Implementation Strategy

Unlabeled data utilization:

Have labelers skim through unlabeled email data
Specifically identify pharmaceutical spam examples
Much more efficient than random data collection

Data Augmentation

Definition: Create new training examples by modifying existing ones, especially effective for images and audio.

Image Data Augmentation

Optical Character Recognition (OCR) Example: Recognizing letters A-Z

Basic Transformations

Rotation (slight angles)
Enlarging/shrinking
Contrast adjustment
Mirror images (for applicable letters)

Advanced Techniques

Grid warping
Random distortions
Creates multiple training examples from single image

Result: One original image → Multiple training examples with same label

Audio Data Augmentation

Speech Recognition Example: “What is today’s weather?”

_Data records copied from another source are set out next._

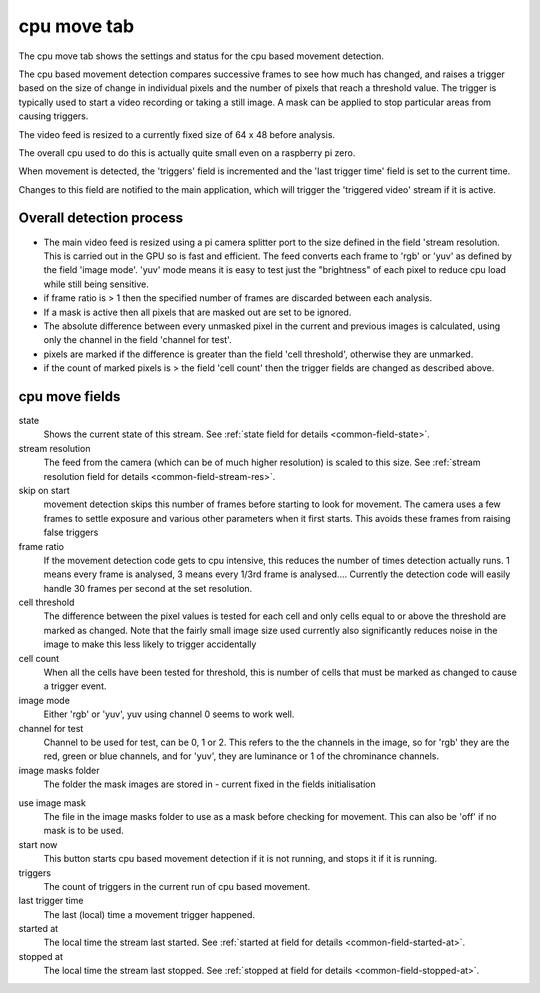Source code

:cpu move tab
============

The cpu move tab shows the settings and status for the cpu based movement detection.

The cpu based movement detection compares successive frames to see how much has changed, and raises a
trigger based on the size of change in individual pixels and the number of pixels that reach a threshold value.
The trigger is typically used to start a video recording or taking a still image. A mask can be applied to
stop particular areas from causing triggers.

The video feed is resized to a currently fixed size of 64 x 48 before analysis.

The overall cpu used to do this is actually quite small even on a raspberry pi zero.

When movement is detected, the 'triggers' field is incremented and the 'last trigger time' field is set to the current time.

Changes to this field are notified to the main application, which will trigger the 'triggered video' stream if it is active.

Overall detection process
-------------------------

* The main video feed is resized using a pi camera splitter port to the size defined in the field 'stream resolution. This is
  carried out in the GPU so is fast and efficient. The feed converts each frame to 'rgb' or 'yuv' as defined by the field 'image mode'.
  'yuv' mode means it is easy to test just the "brightness" of each pixel to reduce cpu load while still being sensitive.
* if frame ratio is > 1 then the specified number of frames are discarded between each analysis.
* If a mask is active then all pixels that are masked out are set to be ignored.
* The absolute difference between every unmasked pixel in the current and previous images is calculated, using only the channel in the
  field 'channel for test'.
* pixels are marked if the difference is greater than the field 'cell threshold', otherwise they are unmarked.
* if the count of marked pixels is > the field 'cell count' then the trigger fields are changed as described above.

cpu move fields
---------------

state
    Shows the current state of this stream. See :ref:`state field for details <common-field-state>`.

stream resolution
    The feed from the camera (which can be of much higher resolution) is scaled to this size. 
    See :ref:`stream resolution field for details <common-field-stream-res>`.

skip on start
    movement detection skips this number of frames before starting to look for movement. The camera uses a few frames to settle exposure
    and various other parameters when it first starts. This avoids these frames from raising false triggers

frame ratio
    If the movement detection code gets to cpu intensive, this reduces the number of times detection actually runs. 1 means every frame is 
    analysed, 3 means every 1/3rd frame is analysed....
    Currently the detection code will easily handle 30 frames per second at the set resolution.

cell threshold
    The difference between the pixel values is tested for each cell and only cells equal to or above the threshold are marked as changed.
    Note that the fairly small image size used currently also significantly reduces noise in the image to make this less likely to trigger
    accidentally

cell count
    When all the cells have been tested for threshold, this is number of cells that must be marked as changed to cause a trigger event.

image mode
    Either 'rgb' or 'yuv', yuv using channel 0 seems to work well.

channel for test
    Channel to be used for test, can be 0, 1 or 2. This refers to the the channels in the image, so for 'rgb' they are the red, green or blue channels,
    and for 'yuv', they are luminance or 1 of the chrominance channels.

image masks folder
    The folder the mask images are stored in - current fixed in the fields initialisation

.. _cpumovetab-use-image-mask:

use image mask
    The file in the image masks folder to use as a mask before checking for movement. This can also be 'off' if no mask is to be used.

start now
    This button starts cpu based movement detection if it is not running, and stops it if it is running. 

triggers
    The count of triggers in the current run of cpu based movement.

last trigger time
    The last (local) time a movement trigger happened. 

started at
    The local time the stream last started. See :ref:`started at field for details <common-field-started-at>`.

stopped at
    The local time the stream last stopped. See :ref:`stopped at field for details <common-field-stopped-at>`.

Background Noise Addition:

Crowd noise: Original audio + crowd sounds = speech in noisy environment
Car noise: Original audio + car sounds = speech in vehicle
Phone distortion: Simulate bad cell phone connection quality

Implementation: Simply add background audio to original clean audio

# Conceptual approach
clean_audio + background_noise = augmented_audio
# Creates realistic training examples for various environments

Data Augmentation Best Practices

Representative Distortions

Effective approach: Ensure distortions match expected test conditions

OCR warping should resemble real-world text distortions
Audio noise should match actual usage environments (cars, crowds, phones)

Avoid Meaningless Noise

Poor approach: Adding random per-pixel noise to images

Creates unrealistic examples unlike test set
Doesn’t improve real-world performance
Wastes computational resources

Guidelines

Distort data to remain similar to test set conditions

Data Synthesis

Definition: Create entirely new training examples from scratch rather than modifying existing ones.

Photo OCR Example

Application: Reading text from real-world images

Synthetic generation approach:

Use computer fonts to generate text
Screenshot text with various:
- Colors and contrasts
- Font types and sizes
- Background variations
Create large datasets of realistic-looking examples

Comparison:

Left (Real data): Actual photos of text in natural settings
Right (Synthetic data): Computer-generated text that appears realistic

Implementation Considerations

High development cost: Significant coding effort to create realistic synthetic data
High payoff: Can generate very large training datasets
Primary use: Most successful in computer vision applications
Limited adoption: Less common in audio or other domains

Model-Centric vs Data-Centric Approaches

Traditional Model-Centric Approach

Focus: Improve algorithms/models while keeping data fixed
Historical emphasis: Most ML research focused on better algorithms
Current state: Algorithms (linear regression, neural networks, etc.) already quite good

Modern Data-Centric Approach

Focus on engineering the data:

Collect targeted data based on error analysis
Apply data augmentation techniques
Generate synthetic training examples
Often more fruitful than algorithm improvements

Model-Centric
Data-Centric

Download fixed dataset
Focus on algorithm improvements
Traditional research approach

The systematic approach of targeted data collection, augmentation, and synthesis provides powerful tools for improving learning algorithm performance, often yielding better results than purely algorithmic improvements.